Connor's definition also included fidelity and given that they had already demonstrated an abundance of passion between them, I was left thinking, well isn't that love? And, why doesn't he see that?  He's a smart guy. And then, he goes and contradicts himself, in order to convince her to give things a go.
“We’re good together, Megan. It’s not about glass slippers or fairy tales or love at any sight. It’s not about private schools or mutual goals or any of the other things we’ve talked about today. It’s about you and me fitting together. It’s about this feeling of rightness you told me about last night. The one I’ve had since I met you. And I keep seeing signs of it today. Tell me. Tell me you feel it too.
If I had liked Connor better, I think I would have been more able to roll with the plot which essentially was an excuse to get them together so the sparks could fly.

Connor is very definite in what he wants.  He struck me as mercenary, calculating and extremely self-serving. I thought there might be some kind of redemption for him but after about 3/4 of the way through, I realised that the parts where I found  him most annoying, was him being charming and seductive.
“WHAT IN THE HELL do you think you’re doing?” Megan demanded from the far side of the elevator where she stood, hands on hips, eyes boring into him like little embers of hell.

Connor snapped the picture from his phone then slipped the device back into his tux pocket before it ended up incinerated beneath his wife’s fiery glare, or more likely crushed beneath the spike of her sexy glass slipper.

“Documenting our first fight.”

For a moment, all the red-hot rage directed his way turned to utter shock, leaving her sputtering in a way he couldn’t deny he was getting a serious kick out of. But in a blink, she rocketed back to fury, leaning into the space between them, her voice going lethally low. “I can’t believe you did that.”

“Come on, it’s something for the scrapbook. You’ll thank me later.”

“You know good and well I’m not talking about a picture.”
Yeah, he did. The way he knew taking a snap of her when she was this cranked up was probably a move just short of suicide, but like his decision to break his promise to her back in the club, it was one he wouldn’t regret.
In the example above, Connor has disregarded an agreement he made with Megan not to announce their wedding to her cousin on her own wedding day.  Megan didn't want to steal her cousin's thunder.  Connor agreed.  But then he changed his mind.  To add insult to injury, he treats her fury over his disregard of her wishes with amusement.   And, here's the condescension again "You'll thank me later."  Um, no thanks.

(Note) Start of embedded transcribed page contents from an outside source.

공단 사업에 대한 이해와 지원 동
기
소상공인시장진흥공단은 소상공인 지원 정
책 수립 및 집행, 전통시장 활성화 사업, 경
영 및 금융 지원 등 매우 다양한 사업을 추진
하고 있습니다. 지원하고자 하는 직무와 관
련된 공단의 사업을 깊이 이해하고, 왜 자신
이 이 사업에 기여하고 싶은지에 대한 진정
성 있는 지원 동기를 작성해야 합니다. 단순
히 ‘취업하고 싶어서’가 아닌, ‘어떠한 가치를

I also didn't like his judgment of women which was another thing prevalent in the book.  Like this.

Connor had to have her.

His wife didn’t flaunt it for everyone to see—thank God—but she was the sexiest thing he’d ever laid eyes on.
(my emphasis)

He was always telling Megan what was best for her, manipulating her into agreeing with him, putting himself and his desires first. 

What else? I'll read this author again because I enjoyed the writing style and I think I would have liked the book a lot more if I had not developed a dislike of the hero.  But, according to Goodreads, I'm something of an outlier, so YMMV.

Grade: C-


Nicola O. said...

Some heroes you click with, some you just don't... and I think the whole "woke up married" thing is a certain trope that some people must like, but I can't get into it. I tried one called "How to Marry a Matador" (Ginny Baird) and could not get into it AT ALL.

You can't convince me that the heroine is a smart, savvy, has-her-s**t-together heroine when she's waking up married and doesn't remember getting there.

Kaetrin said...

@Nicola - so true - it doesn't reek of savvy does it? :)

I could have rolled with it - I did in Friends for example - but the hero got up my nose and that was it for me!